今日は前回の記事の島精機SDS-ONEのPassioneの独自の使いかたも含めて退色した毛皮の色を補色して、限りなくもとに近い状態に戻すときの色の構成を探す方法を少しだけ書いてみようと思います。以前書いた記事ではレスポールスタンダードというギターの退色と毛皮の退色が似ていることを書きましたが、今回は、その退職した毛皮の色を元に戻す方法を簡単に説明してみます。

以前は退色した赤を薄く補色することで元の色に戻そうとしていました。濃い色なら、それで近い色に戻っていましたが、薄い色になると、赤を単純に薄く補色しただけでは元にもどらないことに気付き、SDS-ONEのグラフィック機能のなかにモニターキャリブレーションがあり、そのカラーセンサー機能を使って色の構成と構成量のバランスを調べることにしました。

その後、その構成色に対して赤を強めにした色をモニターで確認し、よければその作成した色の構成色に近いバランスで染料を作り補色をしていきます。染め方については様々な方法がありますので都度お試しいただくのがいいかと思います。
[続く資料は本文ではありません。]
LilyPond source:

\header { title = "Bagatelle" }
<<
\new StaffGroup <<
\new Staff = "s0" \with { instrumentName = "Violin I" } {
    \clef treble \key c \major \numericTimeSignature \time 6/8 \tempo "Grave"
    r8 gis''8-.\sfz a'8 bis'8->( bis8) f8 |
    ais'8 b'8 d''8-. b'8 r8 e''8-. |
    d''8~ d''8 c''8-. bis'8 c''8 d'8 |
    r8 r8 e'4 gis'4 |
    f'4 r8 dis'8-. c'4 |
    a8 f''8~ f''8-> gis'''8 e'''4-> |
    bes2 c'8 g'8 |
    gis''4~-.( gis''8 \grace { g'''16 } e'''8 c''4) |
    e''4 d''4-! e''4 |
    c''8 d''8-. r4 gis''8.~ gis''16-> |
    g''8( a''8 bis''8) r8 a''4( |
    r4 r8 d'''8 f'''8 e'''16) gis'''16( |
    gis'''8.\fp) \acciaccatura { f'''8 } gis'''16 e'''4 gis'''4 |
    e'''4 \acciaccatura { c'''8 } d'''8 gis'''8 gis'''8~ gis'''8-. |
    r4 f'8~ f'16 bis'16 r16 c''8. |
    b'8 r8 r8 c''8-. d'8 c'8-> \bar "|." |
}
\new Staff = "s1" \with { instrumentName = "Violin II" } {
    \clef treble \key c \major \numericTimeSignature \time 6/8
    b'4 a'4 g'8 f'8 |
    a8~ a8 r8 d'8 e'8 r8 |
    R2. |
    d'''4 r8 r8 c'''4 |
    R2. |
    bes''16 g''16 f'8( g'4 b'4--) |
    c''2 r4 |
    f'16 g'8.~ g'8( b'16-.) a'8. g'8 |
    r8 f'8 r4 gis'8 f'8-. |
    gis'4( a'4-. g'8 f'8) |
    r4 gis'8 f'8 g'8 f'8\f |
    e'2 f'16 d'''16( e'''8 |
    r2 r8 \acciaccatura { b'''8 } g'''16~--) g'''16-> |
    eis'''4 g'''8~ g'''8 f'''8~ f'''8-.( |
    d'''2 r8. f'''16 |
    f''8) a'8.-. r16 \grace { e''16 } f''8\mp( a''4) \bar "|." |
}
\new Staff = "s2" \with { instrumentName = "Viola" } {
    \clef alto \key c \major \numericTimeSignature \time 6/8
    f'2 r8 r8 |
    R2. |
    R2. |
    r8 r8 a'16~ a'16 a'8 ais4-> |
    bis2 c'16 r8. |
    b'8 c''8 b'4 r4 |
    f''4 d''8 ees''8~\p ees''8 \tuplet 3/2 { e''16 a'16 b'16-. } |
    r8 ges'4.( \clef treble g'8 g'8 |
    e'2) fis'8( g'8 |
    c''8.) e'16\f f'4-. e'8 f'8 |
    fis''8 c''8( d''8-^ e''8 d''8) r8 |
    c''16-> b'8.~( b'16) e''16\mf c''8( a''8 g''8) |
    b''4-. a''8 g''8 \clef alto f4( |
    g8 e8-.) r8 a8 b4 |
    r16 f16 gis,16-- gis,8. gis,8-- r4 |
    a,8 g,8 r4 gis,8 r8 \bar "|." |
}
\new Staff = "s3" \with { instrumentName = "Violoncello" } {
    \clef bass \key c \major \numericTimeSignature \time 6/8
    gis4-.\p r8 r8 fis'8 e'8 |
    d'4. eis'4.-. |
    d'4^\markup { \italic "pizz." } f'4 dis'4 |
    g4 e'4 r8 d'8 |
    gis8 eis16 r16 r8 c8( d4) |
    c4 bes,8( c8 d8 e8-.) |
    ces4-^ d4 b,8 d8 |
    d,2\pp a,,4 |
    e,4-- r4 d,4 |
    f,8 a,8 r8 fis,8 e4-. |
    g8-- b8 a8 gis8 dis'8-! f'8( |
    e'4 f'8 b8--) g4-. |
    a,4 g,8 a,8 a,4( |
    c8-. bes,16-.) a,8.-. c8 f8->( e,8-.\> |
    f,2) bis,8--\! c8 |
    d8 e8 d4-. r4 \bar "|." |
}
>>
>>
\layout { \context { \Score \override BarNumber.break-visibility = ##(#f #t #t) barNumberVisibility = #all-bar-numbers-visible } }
この方法だと、かなりの完成度の高さで補色ができます。但し、この方法はあくまで補色に過ぎません。これが出来るからといって一着丸ごとを染め直しできるということではありません。

当社のようにコンピュータを使って構成色を調べるというようなことを毛皮業界でやっているところは、おそらく弊社アトリエ以外ではないと思いますが、私たちがよく染色の依頼をする染色屋さんは、すべて過去のデータやそれぞれの技術者の計算や勘で行われていて、より専門的な技術や設備が必要になります。

そして、私たちがやっている技術も染色屋さんの技術解説をもとに探りながら見出したものであり、染色屋さんを超えるというようなものではなく、お客様と向き合う中で必要に迫られて始まった仕事のひとつということです。

ですから、アトリエでやるような補色の作業と、元々の染色の技術とでは大きな差があります。きっと、専門の技術者なら色を見ればおおよその色の構成は解るのでしょう。

しかし、普段から色を専門的に扱うことのない私たちでも、そんな専門の技術を持っていないからといって、私たちがやる補色がいい加減なものでいいとは言えません。ですから、当アトリエにあるコンピュータやコンプレッサーやそれ以外の様々な設備を駆使して独自の補色技術を開発し、お客様のコートの褪色を元の色に戻すというサービスをしています。

写真はモニターキャリブレーションをしたり、色の構成色を検出する道具でEYE-ONEというメーカーのカラーセンサーです。

毛皮の色は光を吸収することで色の発色のしかたが違い、色も微妙に変化しますが、この機械で読み込むとパーフェクトではありませんが、おおよその構成色のバランスはわかります。是非機会があれば、SDS-ONEの後継機種のAPEXを使って毛皮の色をカラーセンサーを使って計測してみてください。